THE DURINGER LAW GROUP, PLC
Q: It seems like I’m always clearing out a clogged drain, or fixing some other nit of a problem that was more than likely caused by my tenant. Trouble is, I don’t live near the rentals, and calling a plumber out for such minor repairs is way too expensive. Is there a way to pass this responsibility on to the resident?
A: Yes, the responsibility for minor maintenance and repair items can be negotiated as part of the rental agreement. You can’t require your tenant to waive his right to live in a habitable unit, but you can require the resident to take responsibility for minor repairs and maintenance that may be required during the course of the tenancy.
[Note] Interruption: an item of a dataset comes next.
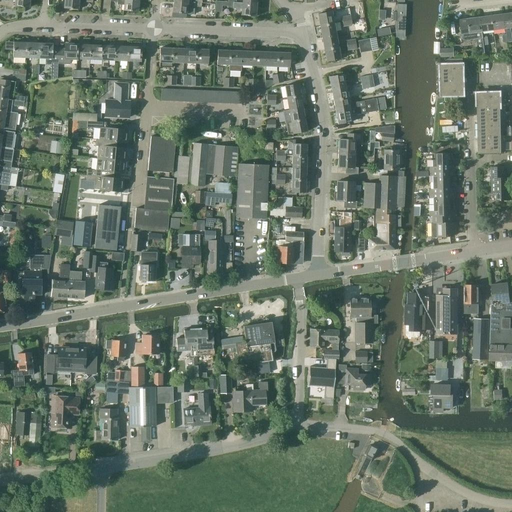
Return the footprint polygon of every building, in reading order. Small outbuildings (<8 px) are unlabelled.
[(91,2),(91,0),(63,0),(63,8),(77,9),(78,2),(84,2),(91,2)] [(138,0),(103,0),(102,14),(109,14),(110,1),(117,2),(117,4),(123,5),(123,11),(138,12),(138,0)] [(194,2),(188,2),(173,0),(172,13),(186,14),(187,9),(193,9),(194,7),(200,7),(201,3),(194,2)] [(235,3),(228,2),(216,1),(215,12),(221,12),(222,6),(235,7),(235,8),(241,8),(240,16),(255,17),(256,5),(241,4),(242,3),(235,3)] [(405,40),(406,6),(396,6),(396,40),(405,40)] [(334,11),(327,12),(318,14),(320,26),(333,24),(332,16),(335,16),(334,11)] [(492,15),(494,30),(506,29),(504,14),(492,15)] [(480,17),(482,32),(494,30),(492,15),(480,17)] [(483,38),(482,32),(480,17),(460,20),(462,35),(463,38),(463,39),(464,40),(465,40),(483,38)] [(322,38),(336,35),(333,24),(320,26),(322,38)] [(390,35),(389,28),(376,30),(378,37),(390,35)] [(336,35),(322,38),(324,50),(338,47),(336,35)] [(357,41),(359,52),(366,51),(364,40),(357,41)] [(25,57),(25,43),(13,42),(12,57),(25,57)] [(38,58),(39,43),(25,43),(25,57),(38,58)] [(51,56),(52,44),(39,43),(38,58),(51,59),(50,80),(57,79),(57,63),(58,56),(51,56)] [(77,59),(77,45),(64,44),(63,56),(58,56),(57,63),(70,64),(70,58),(77,59)] [(77,45),(77,59),(89,59),(90,45),(77,45)] [(102,60),(103,46),(90,45),(89,59),(102,60)] [(115,60),(115,46),(103,46),(102,60),(115,60)] [(128,61),(128,47),(115,46),(115,60),(128,61)] [(128,47),(128,61),(139,61),(140,48),(128,47)] [(338,47),(324,50),(327,62),(340,59),(338,47)] [(171,62),(172,48),(160,48),(159,67),(171,67),(171,62)] [(172,48),(171,62),(183,63),(184,49),(172,48)] [(441,57),(454,57),(454,48),(440,49),(441,57)] [(184,49),(183,63),(195,63),(196,49),(184,49)] [(196,49),(195,63),(207,64),(208,50),(196,49)] [(229,65),(229,51),(217,50),(217,64),(229,65)] [(241,65),(241,51),(229,51),(229,65),(241,65)] [(253,66),(253,52),(241,51),(241,65),(253,66)] [(265,66),(265,52),(253,52),(253,66),(265,66)] [(277,67),(277,53),(265,52),(265,66),(277,67)] [(277,53),(277,67),(289,67),(289,53),(277,53)] [(448,65),(441,66),(441,79),(450,79),(460,79),(463,82),(467,81),(467,79),(467,78),(463,78),(462,65),(462,59),(448,59),(448,65)] [(23,81),(24,75),(12,73),(11,79),(23,81)] [(331,89),(351,85),(350,80),(344,81),(343,74),(329,77),(331,89)] [(368,88),(366,76),(359,77),(362,89),(368,88)] [(0,98),(23,102),(24,97),(13,95),(15,82),(0,79),(0,98)] [(450,79),(441,79),(442,95),(463,95),(463,87),(458,82),(450,82),(450,79)] [(114,102),(105,101),(105,117),(128,118),(129,102),(127,102),(127,84),(114,83),(114,102)] [(297,84),(284,87),(286,99),(300,96),(297,84)] [(333,101),(347,98),(346,91),(352,90),(351,85),(331,89),(333,101)] [(478,107),(474,107),(474,108),(474,110),(478,110),(481,108),(490,108),(490,107),(500,107),(499,93),(480,94),(478,94),(478,107)] [(300,96),(286,99),(288,110),(302,108),(300,96)] [(23,102),(0,98),(0,110),(5,111),(9,112),(11,112),(12,105),(23,107),(23,102)] [(335,112),(350,110),(365,107),(364,101),(349,104),(347,98),(333,101),(335,112)] [(370,100),(372,112),(378,111),(376,99),(370,100)] [(364,101),(365,107),(366,113),(372,112),(370,100),(364,101)] [(350,110),(335,112),(337,124),(352,122),(351,116),(366,113),(365,107),(350,110)] [(483,110),(478,115),(479,123),(500,123),(500,107),(490,107),(490,108),(490,110),(483,110)] [(302,108),(288,110),(291,122),(304,119),(302,108)] [(17,113),(11,112),(0,110),(0,128),(14,130),(17,113)] [(304,119),(291,122),(286,123),(288,135),(306,131),(304,119)] [(113,142),(126,143),(127,130),(101,128),(102,122),(86,121),(86,128),(99,129),(98,140),(113,142)] [(479,136),(475,136),(475,137),(476,137),(476,139),(479,139),(481,137),(491,137),(491,136),(500,136),(500,123),(479,123),(479,136)] [(15,132),(3,131),(0,130),(0,147),(12,149),(13,144),(15,132)] [(381,141),(393,142),(394,132),(382,132),(382,133),(381,141)] [(338,153),(354,154),(355,141),(359,141),(359,135),(347,134),(347,140),(339,140),(338,153)] [(484,139),(479,144),(479,152),(501,152),(500,136),(491,136),(491,137),(491,139),(484,139)] [(172,173),(175,139),(151,137),(148,171),(172,173)] [(96,158),(124,161),(125,149),(113,147),(113,142),(98,140),(95,140),(94,146),(97,146),(96,158)] [(288,150),(292,150),(292,156),(306,157),(306,145),(294,144),(294,141),(288,141),(288,150)] [(175,156),(173,184),(203,186),(204,174),(235,177),(237,147),(215,146),(207,145),(193,143),(192,157),(175,156)] [(383,146),(383,170),(398,170),(398,151),(390,151),(390,146),(383,146)] [(12,149),(0,147),(0,165),(2,166),(3,160),(11,161),(12,149)] [(354,154),(338,153),(337,168),(345,168),(345,174),(358,174),(358,168),(354,168),(354,154)] [(429,171),(455,171),(455,166),(449,166),(449,160),(452,160),(452,153),(435,154),(435,160),(433,160),(433,167),(429,167),(429,171)] [(291,168),(305,169),(306,157),(292,156),(291,168)] [(124,161),(96,158),(95,170),(86,170),(85,176),(110,178),(110,173),(123,174),(124,161)] [(0,184),(7,185),(9,174),(1,173),(2,166),(0,165),(0,184)] [(237,165),(236,180),(235,217),(265,218),(267,166),(237,165)] [(497,200),(510,200),(509,177),(504,177),(504,166),(491,167),(492,193),(497,192),(497,200)] [(291,180),(305,181),(305,169),(291,168),(291,180)] [(455,171),(429,171),(429,176),(433,176),(433,183),(450,182),(449,176),(455,176),(455,171)] [(122,179),(110,178),(85,176),(85,181),(94,182),(93,189),(121,192),(122,179)] [(363,208),(372,208),(394,209),(396,177),(379,176),(378,184),(364,183),(363,208)] [(134,228),(164,230),(166,231),(168,211),(170,212),(173,180),(147,177),(144,209),(136,209),(134,228)] [(305,181),(291,180),(291,192),(305,193),(305,181)] [(215,182),(214,192),(230,193),(230,183),(215,182)] [(356,209),(356,202),(354,202),(355,182),(337,182),(336,201),(344,202),(343,208),(356,209)] [(450,182),(433,183),(434,189),(429,189),(429,194),(455,193),(455,188),(450,189),(450,182)] [(196,191),(195,203),(204,204),(204,192),(196,191)] [(206,192),(205,205),(214,206),(215,206),(215,202),(215,197),(230,199),(230,194),(206,192)] [(455,193),(429,194),(430,198),(434,198),(434,205),(450,204),(450,198),(455,198),(455,193)] [(283,198),(282,207),(285,208),(285,218),(301,218),(301,208),(291,208),(292,199),(283,198)] [(450,204),(434,205),(434,211),(430,211),(430,216),(433,216),(453,215),(453,216),(456,216),(456,210),(450,211),(450,204)] [(94,249),(115,251),(119,207),(98,205),(94,249)] [(394,209),(372,208),(374,238),(368,238),(368,250),(394,250),(394,226),(400,226),(400,216),(394,216),(394,210),(394,209)] [(433,216),(433,223),(436,223),(437,237),(450,236),(450,234),(456,234),(456,222),(453,222),(453,216),(453,215),(433,216)] [(334,228),(333,252),(349,253),(350,218),(338,218),(338,228),(334,228)] [(196,220),(196,230),(204,231),(204,221),(196,220)] [(54,235),(72,238),(73,223),(56,221),(54,235)] [(73,245),(89,247),(92,223),(76,221),(73,245)] [(140,251),(142,232),(132,231),(131,251),(140,251)] [(204,239),(214,240),(215,231),(205,231),(204,239)] [(182,248),(182,266),(192,266),(192,263),(198,263),(199,248),(199,247),(199,233),(182,232),(182,246),(183,246),(183,248),(182,248)] [(301,264),(303,233),(285,232),(284,241),(293,242),(293,248),(278,247),(277,263),(301,264)] [(222,274),(222,241),(208,241),(208,274),(222,274)] [(82,267),(82,268),(90,268),(91,255),(92,252),(84,251),(84,252),(82,267)] [(141,253),(141,257),(140,281),(153,281),(153,266),(155,266),(155,253),(141,253)] [(23,271),(22,300),(33,301),(33,295),(40,295),(41,271),(40,271),(40,269),(43,269),(49,270),(51,256),(43,256),(29,255),(29,271),(23,271)] [(90,268),(90,271),(96,272),(95,288),(103,289),(103,290),(112,291),(112,284),(111,284),(112,268),(107,268),(107,263),(100,262),(101,256),(91,255),(90,268)] [(68,271),(69,271),(69,265),(60,264),(59,280),(52,280),(51,297),(66,298),(67,283),(68,271)] [(1,271),(2,287),(9,287),(9,271),(1,271)] [(67,283),(66,298),(83,299),(84,282),(80,282),(81,272),(69,271),(68,271),(67,283)] [(493,304),(510,301),(508,283),(491,285),(493,304)] [(465,303),(463,303),(463,313),(478,313),(479,285),(478,285),(465,285),(465,303)] [(443,333),(458,333),(457,289),(444,289),(444,296),(437,296),(437,332),(443,332),(443,333)] [(420,331),(423,331),(424,329),(430,329),(431,313),(424,313),(424,298),(421,298),(421,295),(409,294),(408,314),(405,314),(405,324),(406,324),(405,336),(407,338),(417,338),(420,336),(420,331)] [(370,317),(370,299),(350,299),(350,317),(355,317),(355,323),(355,343),(372,343),(372,324),(377,324),(377,317),(370,317)] [(511,361),(511,300),(510,301),(493,304),(491,304),(490,345),(489,345),(489,361),(511,361)] [(474,319),(473,347),(488,348),(489,319),(474,319)] [(235,344),(221,346),(222,350),(236,347),(237,360),(238,366),(272,361),(272,360),(271,352),(274,352),(275,351),(274,343),(271,322),(243,326),(245,342),(235,344)] [(190,351),(190,357),(196,356),(195,337),(195,329),(183,329),(184,338),(176,338),(177,351),(190,351)] [(195,337),(196,356),(213,355),(212,334),(206,335),(205,329),(195,329),(195,337)] [(327,359),(335,359),(338,359),(338,351),(337,351),(338,331),(310,330),(309,347),(323,347),(324,342),(332,342),(331,351),(323,350),(323,358),(327,359)] [(158,354),(158,336),(142,336),(142,344),(136,344),(136,353),(158,354)] [(123,362),(125,341),(112,340),(112,341),(106,341),(106,349),(111,349),(110,356),(118,357),(117,361),(123,362)] [(439,358),(439,342),(430,341),(430,358),(439,358)] [(46,355),(46,372),(53,372),(71,372),(71,348),(69,348),(69,347),(62,346),(62,348),(58,348),(58,356),(54,356),(54,355),(46,355)] [(71,348),(71,372),(88,373),(88,374),(95,374),(96,357),(88,357),(85,357),(85,349),(81,349),(82,347),(74,347),(74,348),(71,348)] [(19,370),(13,371),(15,388),(25,387),(24,375),(32,374),(30,352),(17,354),(19,370)] [(366,352),(355,352),(355,363),(366,363),(366,352)] [(326,369),(310,367),(309,367),(308,386),(309,386),(309,385),(325,386),(324,398),(333,399),(335,359),(327,359),(326,359),(326,369)] [(336,383),(344,384),(353,384),(353,389),(364,390),(364,385),(369,385),(370,375),(357,374),(357,369),(345,369),(345,363),(337,363),(336,383)] [(144,387),(144,367),(132,367),(132,388),(144,387)] [(131,372),(116,370),(116,381),(130,382),(131,372)] [(220,393),(223,393),(230,393),(230,375),(220,375),(220,393)] [(187,392),(186,380),(176,380),(177,392),(187,392)] [(253,392),(253,385),(247,385),(247,391),(233,392),(233,412),(251,412),(251,405),(265,404),(265,392),(267,392),(267,382),(259,383),(259,391),(253,392)] [(452,407),(453,394),(450,394),(450,385),(432,385),(432,394),(434,394),(434,410),(443,411),(443,407),(452,407)] [(132,388),(129,388),(130,427),(142,426),(142,434),(150,434),(150,426),(155,426),(155,387),(144,387),(132,388)] [(199,392),(200,408),(184,409),(185,424),(200,423),(202,425),(210,424),(208,391),(199,392)] [(78,414),(78,399),(71,399),(71,398),(52,397),(52,402),(50,401),(50,413),(53,413),(52,427),(67,428),(67,416),(70,414),(78,414)] [(101,431),(96,430),(95,430),(95,440),(110,440),(117,440),(117,418),(116,418),(117,409),(99,409),(99,418),(101,418),(101,431)] [(28,435),(29,414),(17,413),(15,434),(28,435)] [(38,454),(40,427),(41,414),(31,413),(28,453),(38,454)] [(0,442),(0,441),(8,441),(9,425),(1,425),(0,424),(0,442)] [(380,449),(370,445),(366,454),(375,459),(380,449)]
A provision requiring the resident to maintain the drainage lines, the toilets and the garbage disposal will require the resident to either perform the repairs and maintenance, or hire a professional to do it for him. Stoppages in the main line caused by root or other causes will typically be an obligation reserved to the owner, while clogged drains, toilets and garbage disposals may be delegated to the resident to repair.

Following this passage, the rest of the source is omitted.